Background: Acetaminophen has been associated with asthma and is in part metabolized via the glutathione pathway. Inner-city minority children have high asthma morbidity and a relatively high frequency of a minor allele variant in the Glutathione S Transferase Pi gene (GSTP1). We hypothesized that prenatal acetaminophen exposure would predict wheeze at age 5 years in an inner-city minority cohort and examined whether this association was modified by common polymorphisms in genes related to the glutathione pathway.

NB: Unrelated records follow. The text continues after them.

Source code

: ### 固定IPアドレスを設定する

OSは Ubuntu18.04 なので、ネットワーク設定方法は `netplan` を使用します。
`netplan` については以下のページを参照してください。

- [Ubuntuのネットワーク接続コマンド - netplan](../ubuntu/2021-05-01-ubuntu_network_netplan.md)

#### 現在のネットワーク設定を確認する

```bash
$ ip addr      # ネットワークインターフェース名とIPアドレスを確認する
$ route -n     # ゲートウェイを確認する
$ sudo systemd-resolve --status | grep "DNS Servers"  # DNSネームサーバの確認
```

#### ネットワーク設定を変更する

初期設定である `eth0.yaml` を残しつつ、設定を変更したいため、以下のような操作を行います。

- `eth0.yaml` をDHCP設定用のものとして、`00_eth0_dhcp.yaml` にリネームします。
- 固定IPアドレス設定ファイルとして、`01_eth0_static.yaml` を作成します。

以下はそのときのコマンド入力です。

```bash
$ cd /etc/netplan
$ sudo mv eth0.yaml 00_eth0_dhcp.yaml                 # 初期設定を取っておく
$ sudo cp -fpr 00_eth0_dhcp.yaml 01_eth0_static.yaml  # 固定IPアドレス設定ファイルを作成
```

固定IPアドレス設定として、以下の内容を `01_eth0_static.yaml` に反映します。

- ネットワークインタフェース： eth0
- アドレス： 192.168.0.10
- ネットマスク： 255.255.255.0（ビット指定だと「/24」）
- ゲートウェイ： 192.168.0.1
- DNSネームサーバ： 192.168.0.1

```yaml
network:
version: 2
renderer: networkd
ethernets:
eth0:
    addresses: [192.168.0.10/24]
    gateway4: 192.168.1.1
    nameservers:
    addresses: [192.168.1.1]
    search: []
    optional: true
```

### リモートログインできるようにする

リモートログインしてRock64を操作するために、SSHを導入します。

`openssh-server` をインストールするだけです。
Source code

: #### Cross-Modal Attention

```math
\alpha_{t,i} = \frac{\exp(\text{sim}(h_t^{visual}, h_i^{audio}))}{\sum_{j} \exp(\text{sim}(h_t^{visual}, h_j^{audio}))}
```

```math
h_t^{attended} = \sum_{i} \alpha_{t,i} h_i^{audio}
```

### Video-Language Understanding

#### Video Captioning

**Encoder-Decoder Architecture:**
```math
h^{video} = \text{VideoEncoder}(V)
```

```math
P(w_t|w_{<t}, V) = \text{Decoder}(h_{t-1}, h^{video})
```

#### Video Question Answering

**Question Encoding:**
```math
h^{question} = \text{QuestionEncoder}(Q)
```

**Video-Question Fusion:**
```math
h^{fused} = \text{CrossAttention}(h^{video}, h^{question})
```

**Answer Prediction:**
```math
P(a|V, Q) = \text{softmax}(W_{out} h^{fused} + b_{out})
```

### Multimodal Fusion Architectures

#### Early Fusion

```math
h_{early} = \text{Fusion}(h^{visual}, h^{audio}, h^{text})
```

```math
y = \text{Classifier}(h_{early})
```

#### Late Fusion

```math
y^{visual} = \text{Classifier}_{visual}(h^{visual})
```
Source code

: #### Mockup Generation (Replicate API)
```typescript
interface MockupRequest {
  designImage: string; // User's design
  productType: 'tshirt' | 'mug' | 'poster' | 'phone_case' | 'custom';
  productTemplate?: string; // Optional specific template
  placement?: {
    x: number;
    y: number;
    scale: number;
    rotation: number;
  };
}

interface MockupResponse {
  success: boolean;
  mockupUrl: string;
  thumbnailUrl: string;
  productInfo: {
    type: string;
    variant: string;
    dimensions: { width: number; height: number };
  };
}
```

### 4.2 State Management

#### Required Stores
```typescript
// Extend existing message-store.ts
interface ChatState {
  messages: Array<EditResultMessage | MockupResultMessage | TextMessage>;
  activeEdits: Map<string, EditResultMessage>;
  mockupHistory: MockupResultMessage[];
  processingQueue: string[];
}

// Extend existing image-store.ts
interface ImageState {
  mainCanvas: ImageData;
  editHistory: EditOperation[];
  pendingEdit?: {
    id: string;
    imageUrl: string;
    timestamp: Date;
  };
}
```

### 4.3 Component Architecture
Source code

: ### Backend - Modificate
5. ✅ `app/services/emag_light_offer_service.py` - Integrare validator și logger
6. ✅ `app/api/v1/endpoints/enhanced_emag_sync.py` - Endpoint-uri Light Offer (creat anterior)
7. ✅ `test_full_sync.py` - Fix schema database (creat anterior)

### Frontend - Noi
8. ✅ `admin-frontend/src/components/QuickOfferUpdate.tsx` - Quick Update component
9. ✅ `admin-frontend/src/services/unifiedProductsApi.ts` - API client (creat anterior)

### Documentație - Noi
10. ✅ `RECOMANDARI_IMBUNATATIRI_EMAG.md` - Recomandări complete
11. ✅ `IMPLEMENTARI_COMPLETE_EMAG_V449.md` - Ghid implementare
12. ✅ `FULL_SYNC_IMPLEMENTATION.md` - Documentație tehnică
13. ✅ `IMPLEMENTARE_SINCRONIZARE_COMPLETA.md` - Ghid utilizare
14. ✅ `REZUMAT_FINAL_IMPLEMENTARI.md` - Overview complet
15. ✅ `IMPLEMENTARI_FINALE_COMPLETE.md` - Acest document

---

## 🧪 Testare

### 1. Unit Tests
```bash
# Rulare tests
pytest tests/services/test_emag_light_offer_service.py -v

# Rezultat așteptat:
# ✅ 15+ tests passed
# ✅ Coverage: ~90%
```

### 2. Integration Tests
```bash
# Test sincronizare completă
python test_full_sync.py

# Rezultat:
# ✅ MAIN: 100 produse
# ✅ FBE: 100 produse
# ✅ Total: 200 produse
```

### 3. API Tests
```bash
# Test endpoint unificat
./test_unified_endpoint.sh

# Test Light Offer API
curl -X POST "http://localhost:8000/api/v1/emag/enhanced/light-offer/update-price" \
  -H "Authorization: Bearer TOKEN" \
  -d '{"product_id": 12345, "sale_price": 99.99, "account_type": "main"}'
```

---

Methods: An ongoing, population-based birth cohort study of Dominican and African-American children in New York prospectively assessed use of analgesics during pregnancy and current wheeze at age 5 years in 301 children. Genotyping was conducted for GST polymorphisms. Binomial regression was used to adjust for potential confounders including postnatal acetaminophen use.
Results: Thirty-four percent of mothers reported acetaminophen use during pregnancy and 27% of children had current wheeze at 5 years. Prenatal acetaminophen exposure predicted current wheeze (multivariate relative risk, 1.71; 95% CI 1.20-2.42; P=0.003) and the risk increased monotonically with increasing number of days of prenatal acetaminophen exposure (P-trend <0.001). Sixty-eight percent of children had at least one copy of the GSTP1 minor allele (Val). The risk of wheeze was modified by GSTP1 (additive interaction P=0.009) and was observed only among children with the GSTP1 minor allele.
Conclusions: Prenatal acetaminophen exposure predicted wheeze at age 5 years in an inner-city, minority cohort. The risk was modified by a functional polymorphism in GSTP1, suggesting a mechanism involving the glutathione pathway.